И действительно, несчастные увидели черное облако дыма, вздымающееся к небу. Он подымался с костра, на котором стоял Клаас, привязанный к столбу, и который палач поджег с трех сторон во имя бога отца, бога сына и бога духа святого.
Клаас посмотрел вокруг, и когда он не нашел в толпе ни Сооткин, ни Уленшпигеля, у него стало легче на душе, что они не увидят его страданий.
И слышно было только, как молится Клаас и трещит горящее дерево, как ропщут мужчины и всхлипывают женщины. Катлина кричала:
— Уберите огонь! Пробейте дыру! Душа рвется наружу!
И с колокольни разносился погребальный перезвон.

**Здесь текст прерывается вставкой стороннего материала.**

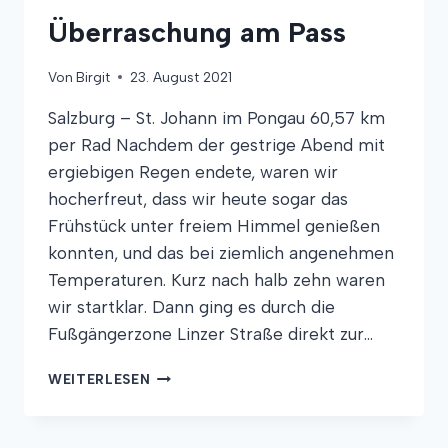
DURCHS
PARKHAUS
Überraschung am Pass
Von
Birgit
23. August 2021
Salzburg – St. Johann im Pongau 60,57 km
per Rad Nachdem der gestrige Abend mit
ergiebigen Regen endete, waren wir
hocherfreut, dass wir heute sogar das
Frühstück unter freiem Himmel genießen
konnten, und das bei ziemlich angenehmen
Temperaturen. Kurz nach halb zehn waren
wir startklar. Dann ging es durch die
Fußgängerzone Linzer Straße direkt zur…
ÜBERRASCHUNG
WEITERLESEN
AM
PASS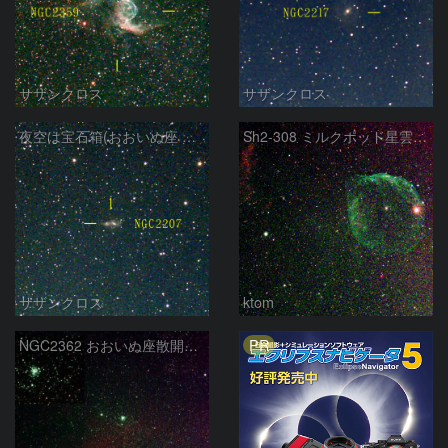
サザンクロス
サザンクロス
夜空は宝石箱(おおいぬ座 NGC2207) Seestar50
Sh2-308 ミルクポッド星雲 2026-3-10
サザンクロス
ktom
PR
NGC2362 おおいぬ座散開星団 2026-3-8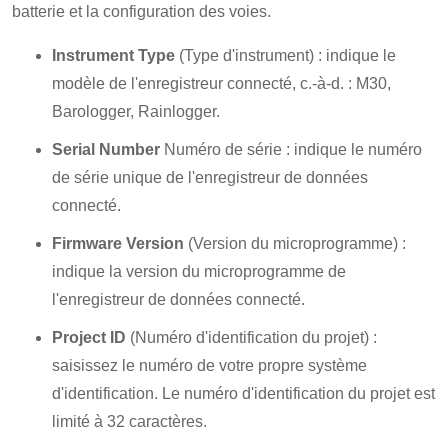
batterie et la configuration des voies.
Instrument Type
(Type d'instrument) : indique le
modèle de l'enregistreur connecté, c.-à-d. : M30,
Barologger, Rainlogger.
Serial Number
Numéro de série : indique le numéro
de série unique de l'enregistreur de données
connecté.
Firmware Version
(Version du microprogramme) :
indique la version du microprogramme de
l'enregistreur de données connecté.
Project ID
(Numéro d'identification du projet) :
saisissez le numéro de votre propre système
d'identification. Le numéro d'identification du projet est
limité à 32 caractères.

Вдруг Сооткин стала белее снега, затряслась всем телом и, уже не плача, пальцем показала на небо. Длинный, тонкий язык пламени вырвался из костра, временами поднимаясь над крышами низких домов. И Клаас страдал невыносимо, ибо этот огненный язык, по прихоти ветерка, то обвивался вокруг его ног, то лизал его дымящуюся бороду, то поджигал волосы на голове.
Уленшпигель схватил мать руками, стараясь оторвать ее от окна. Они услышали пронзительный крик — это кричал Клаас, тело которого горело с одной только стороны. Потом он умолк, и слезы лились из его глаз и залили всю грудь.
Потом Сооткин и Уленшпигель услышали громкий крик толпы. Это граждане, женщины и дети кричали:
— Клаас присужден к сожжению на большом огне, а не на медленном! Палач, раздувай скорей костер!
Палач послушался, но огонь не разгорался.